SAIL: SNHU, AI Ed Conference, State of AI
Welcome to Sensemaking, AI, and Learning (SAIL). This is a regular newsletter that tracks AI trends through the lens of education.
I have a quasi-announcement to make. I have been advocating for a big response, on the part of universities, to prepare for the systemic changes that AI will bring to education. I've spoken with many university and big tech leaders on this over the last few years. ChatGPT accelerated the sense of urgency. Earlier this year, I had a few meetings with university presidents (and provosts) about why this change needs to happen, presented under the banner of an "AI-first university". I met with Paul LeBlanc, President of SNHU, during one of these conversations. He was already well down this path in his planning. After some back and forth, he presented an opportunity that was too good to overlook. We'll share more about this project over the next few months. Essentially, we are pursuing a coordinated and (I think) visionary response to the role of AI in education and learning, critically assessing where opportunities are to be found, where avenues for new ways of learning exist, determining how humans as learning entities are situated within future education institutions, and the systems-level impacts of AI on universities. For me, this is exciting and once-in-a-lifetime opportunity. As part of this change, I have left University of Texas Arlington. Maarten de Laat and Shane Dawson have taken over directorship of the Centre for Change and Complexity in Learning (C3L) at UniSA - a centre that we'll be working with closely in this new venture.
Education and AI:
What is the point of education? What should our students be learning? We're all grappling with this, especially as the effects of AI on learning start to emerge from the hype fog of the last six months. This excellent interview presents an interesting argument, at the 41 min mark, that will appeal to anyone with young children: The purpose of education is to learn how to prevent our attention from being hijacked by addictive technologies.
Empowering Learners for the Age of AI. This is now our 4th annual conference. We are holding a fully online version in October and will be meeting in-person at ASU December 5-7. More information and registration for both can be found here. If your organization is interested in sponsoring, please see here.
AI Trends
Is the AI Boom Already over? Of course it's not and clickbait shouldn't be rewarded. In this case, I reference it because it provides a solid state of AI adoption.
Voice cloning is a controversial, but promising, technology. It might completely eviscerate voice talent for audio books. But the prospect your voice cloned and then using that to speak in over 30 languages seems rather novel.
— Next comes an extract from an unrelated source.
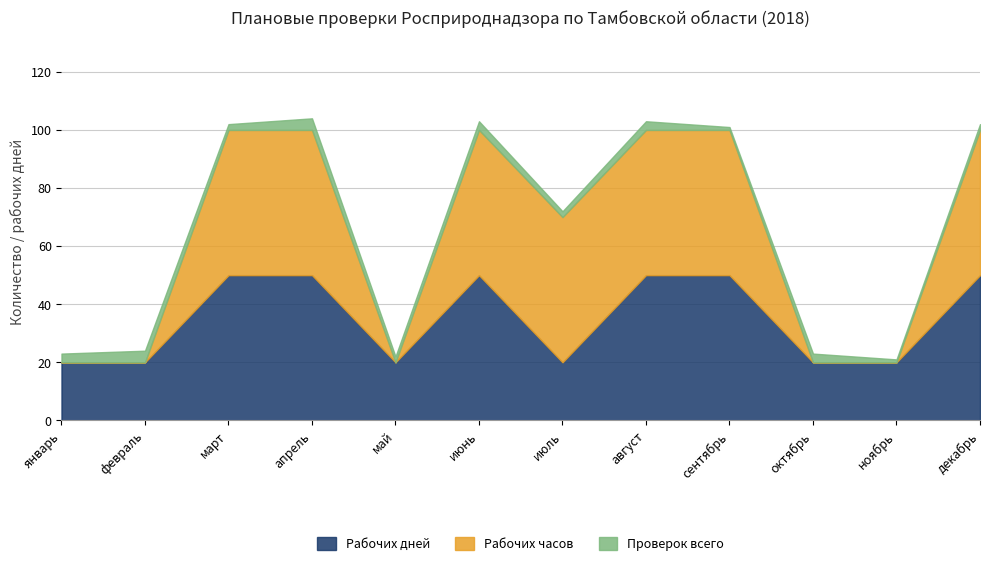

What is the maximum value for Проверок всего?

4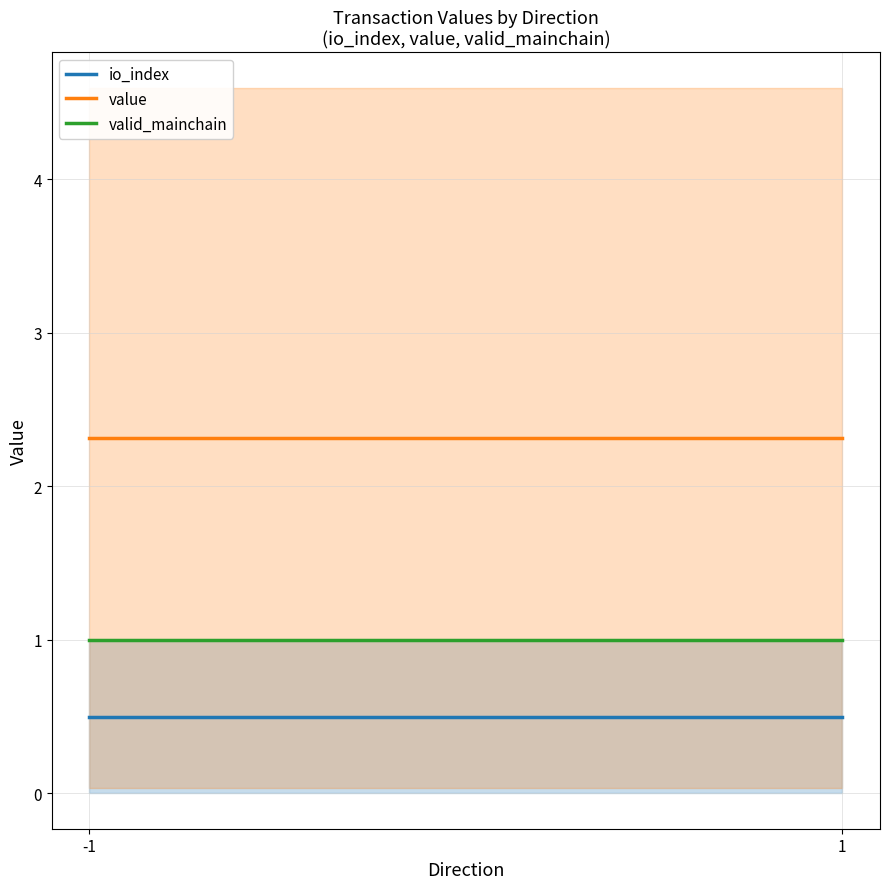

How many data points does each series have?

2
I could offer a 30 language audio narration of this newsletter...
Power and Prediction. This lecture, based on a book by the same title from late 2022, gets at an important concept around point-based/application responses to AI or systems-level responses to AI. At about the 28 minute mark, an important point is made regarding when leaders need to take systems change seriously. How soon should we hit the panic button in education regarding AI? Now? Or in a decade? The lecture takes an interesting stance: think about what you do on a daily basis as an organization and think about how many of those actions are about serving the customer (student) well and how many are about the possibility that you might fail to serve your customer well? It's a somewhat nuanced argument, but if more in the latter, then systems disruption through AI is a strong prospect.
ChatGPT Enterprise. Worried about data security or uploading documents your organization might not want in the public sphere? Here's your answer from OpenAI: "enterprise-grade security and privacy, unlimited higher-speed GPT-4 access, longer context windows for processing longer inputs, advanced data analysis capabilities, customization options, and much more. We believe AI can assist and elevate every aspect of our working lives and make teams more creative and productive."
All the cool kids hang out at Hugging Face ("on a mission to democratize good machine learning). They have just secured a significant funding round.
Overall, AI funding in Q2 dropped. But Canada increased significantly. I personally don't trust the Canadians.
Meta is a strong player in the AI space, taking a somewhat open stance (Llama 2, Code Llama). Llama 3 is expected (hoped) to be at the GPT-4 level.
Nvidia continues as the AI lead market performer.
YouTube and AI. "our partnership is building on that foundation with a shared commitment to lead responsibly, as outlined in YouTube’s AI principles, where Artificial Intelligence is built to empower human creativity, and not the other way around. AI will never replace human creativity because it will always lack the essential spark that drives the most talented artists to do their best work, which is intention. From Mozart to The Beatles to Taylor Swift, genius is never random."
AI and Work
AI skills are exploding: "AI was the fastest growing category on the work platform in the first half of 2023, with generative AI job posts up more than 1,000% in Q2 2023 compared to the end of last year. Related searches increased more than 1,500% in the same time period"
Soon, every organization will have an AI agents/helper/bot for employees. Meet McKinsey's Lilli.